ABOUT THIS TASK: Each line that contains the word "Thumad" is to be copied from the records below.

INFORMATION SHOWN:
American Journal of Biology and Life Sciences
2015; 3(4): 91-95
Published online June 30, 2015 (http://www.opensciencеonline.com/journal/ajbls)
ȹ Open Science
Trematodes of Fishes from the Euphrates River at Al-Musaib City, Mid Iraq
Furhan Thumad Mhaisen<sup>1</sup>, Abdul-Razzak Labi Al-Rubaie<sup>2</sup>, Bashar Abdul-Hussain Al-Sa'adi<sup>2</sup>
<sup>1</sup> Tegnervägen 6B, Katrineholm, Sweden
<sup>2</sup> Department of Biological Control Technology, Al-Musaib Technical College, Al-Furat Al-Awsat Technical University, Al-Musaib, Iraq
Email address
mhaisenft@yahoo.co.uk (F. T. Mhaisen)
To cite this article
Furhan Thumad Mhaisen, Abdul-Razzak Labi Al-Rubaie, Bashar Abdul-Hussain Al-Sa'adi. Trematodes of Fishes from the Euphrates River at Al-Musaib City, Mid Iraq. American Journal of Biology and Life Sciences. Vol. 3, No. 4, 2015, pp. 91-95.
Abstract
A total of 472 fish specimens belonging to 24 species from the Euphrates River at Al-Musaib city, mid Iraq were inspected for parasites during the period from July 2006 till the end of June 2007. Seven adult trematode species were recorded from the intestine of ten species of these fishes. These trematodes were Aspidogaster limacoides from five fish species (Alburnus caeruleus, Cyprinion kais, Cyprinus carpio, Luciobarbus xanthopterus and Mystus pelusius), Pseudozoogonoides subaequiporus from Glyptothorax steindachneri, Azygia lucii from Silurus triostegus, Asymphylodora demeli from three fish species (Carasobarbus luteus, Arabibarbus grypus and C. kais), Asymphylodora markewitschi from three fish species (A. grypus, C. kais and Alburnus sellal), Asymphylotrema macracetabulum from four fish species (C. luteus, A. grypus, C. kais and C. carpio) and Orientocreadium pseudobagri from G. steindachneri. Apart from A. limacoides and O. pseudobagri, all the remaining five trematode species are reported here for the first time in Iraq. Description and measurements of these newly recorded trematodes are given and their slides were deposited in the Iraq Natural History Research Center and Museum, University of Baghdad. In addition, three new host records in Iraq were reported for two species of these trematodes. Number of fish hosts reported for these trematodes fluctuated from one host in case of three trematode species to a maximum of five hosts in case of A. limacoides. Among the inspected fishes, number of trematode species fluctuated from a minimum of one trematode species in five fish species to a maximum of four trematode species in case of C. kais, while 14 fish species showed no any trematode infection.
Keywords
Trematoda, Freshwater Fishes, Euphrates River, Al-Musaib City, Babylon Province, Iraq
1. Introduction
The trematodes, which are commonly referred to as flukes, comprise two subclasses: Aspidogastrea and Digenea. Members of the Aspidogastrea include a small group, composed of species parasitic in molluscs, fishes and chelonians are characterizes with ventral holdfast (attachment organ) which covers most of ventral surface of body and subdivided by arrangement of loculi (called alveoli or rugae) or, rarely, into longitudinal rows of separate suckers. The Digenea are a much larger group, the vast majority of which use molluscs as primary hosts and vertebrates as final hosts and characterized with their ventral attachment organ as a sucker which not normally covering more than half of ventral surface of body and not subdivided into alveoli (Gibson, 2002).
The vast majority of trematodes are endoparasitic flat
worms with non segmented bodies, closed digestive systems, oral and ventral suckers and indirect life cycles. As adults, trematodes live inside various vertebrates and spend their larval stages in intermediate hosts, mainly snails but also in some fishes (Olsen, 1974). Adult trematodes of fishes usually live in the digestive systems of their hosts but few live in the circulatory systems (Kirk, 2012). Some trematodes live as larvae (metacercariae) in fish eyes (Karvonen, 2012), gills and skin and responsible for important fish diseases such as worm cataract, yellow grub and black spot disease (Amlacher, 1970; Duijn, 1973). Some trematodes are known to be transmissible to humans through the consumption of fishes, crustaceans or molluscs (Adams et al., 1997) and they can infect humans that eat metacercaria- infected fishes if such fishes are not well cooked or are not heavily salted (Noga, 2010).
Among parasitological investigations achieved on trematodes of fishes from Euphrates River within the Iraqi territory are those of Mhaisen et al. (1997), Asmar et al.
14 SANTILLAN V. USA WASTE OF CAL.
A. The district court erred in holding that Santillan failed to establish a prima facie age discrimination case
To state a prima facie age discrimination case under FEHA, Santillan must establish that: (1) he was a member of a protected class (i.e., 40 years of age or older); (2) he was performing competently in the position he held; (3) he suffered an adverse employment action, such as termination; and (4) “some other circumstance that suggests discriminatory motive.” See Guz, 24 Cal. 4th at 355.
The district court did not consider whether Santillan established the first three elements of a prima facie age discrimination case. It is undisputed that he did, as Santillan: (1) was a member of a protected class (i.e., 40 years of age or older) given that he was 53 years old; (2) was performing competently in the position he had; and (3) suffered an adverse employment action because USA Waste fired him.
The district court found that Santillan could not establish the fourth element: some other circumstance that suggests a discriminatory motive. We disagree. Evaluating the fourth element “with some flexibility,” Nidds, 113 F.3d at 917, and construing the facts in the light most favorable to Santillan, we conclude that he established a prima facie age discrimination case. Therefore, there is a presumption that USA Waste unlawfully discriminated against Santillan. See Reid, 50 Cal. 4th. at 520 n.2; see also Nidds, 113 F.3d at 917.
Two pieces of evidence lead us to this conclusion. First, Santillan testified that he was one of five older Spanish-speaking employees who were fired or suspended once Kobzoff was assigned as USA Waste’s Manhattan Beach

SOLUTION TO THIS EXERCISE:
Furhan Thumad Mhaisen<sup>1</sup>, Abdul-Razzak Labi Al-Rubaie<sup>2</sup>, Bashar Abdul-Hussain Al-Sa'adi<sup>2</sup>
Furhan Thumad Mhaisen, Abdul-Razzak Labi Al-Rubaie, Bashar Abdul-Hussain Al-Sa'adi. Trematodes of Fishes from the Euphrates River at Al-Musaib City, Mid Iraq. American Journal of Biology and Life Sciences. Vol. 3, No. 4, 2015, pp. 91-95.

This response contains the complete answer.